*Material for the task:*
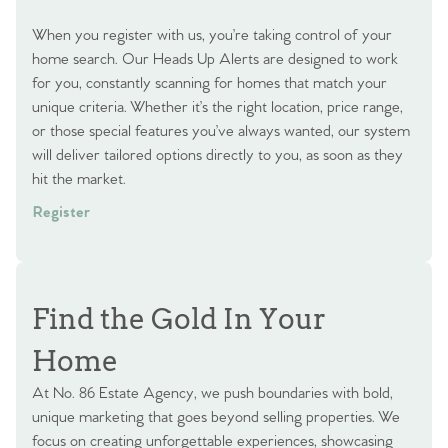
When you register with us, you’re taking control of your
home search. Our Heads Up Alerts are designed to work
for you, constantly scanning for homes that match your
unique criteria. Whether it’s the right location, price range,
or those special features you’ve always wanted, our system
will deliver tailored options directly to you, as soon as they
hit the market.
Register
Find the Gold In Your
Home
At No. 86 Estate Agency, we push boundaries with bold,
unique marketing that goes beyond selling properties. We
focus on creating unforgettable experiences, showcasing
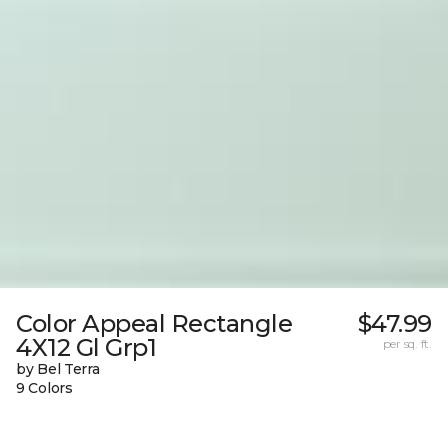
Color Appeal Rectangle
$47.99
4X12 Gl Grp1
per sq. ft.
by Bel Terra
9 Colors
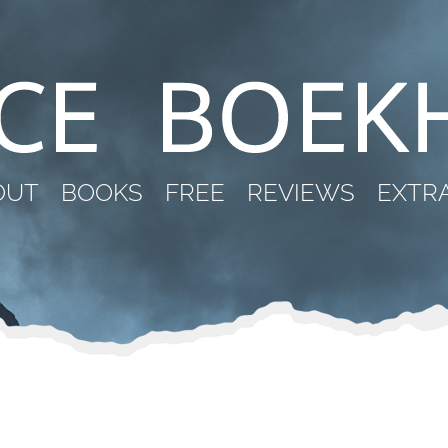
OUT
BOOKS
FREE
REVIEWS
EXTR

*Task requirements:*
Reproduce the records verbatim, omitting all images they contain.

*Answer area:*
When you register with us, you’re taking control of your
home search. Our Heads Up Alerts are designed to work
for you, constantly scanning for homes that match your
unique criteria. Whether it’s the right location, price range,
or those special features you’ve always wanted, our system
will deliver tailored options directly to you, as soon as they
hit the market.
Register
Find the Gold In Your
Home
At No. 86 Estate Agency, we push boundaries with bold,
unique marketing that goes beyond selling properties. We
focus on creating unforgettable experiences, showcasing
Color Appeal Rectangle
$47.99
4X12 Gl Grp1
per sq. ft.
by Bel Terra
9 Colors
OUT
BOOKS
FREE
REVIEWS
EXTR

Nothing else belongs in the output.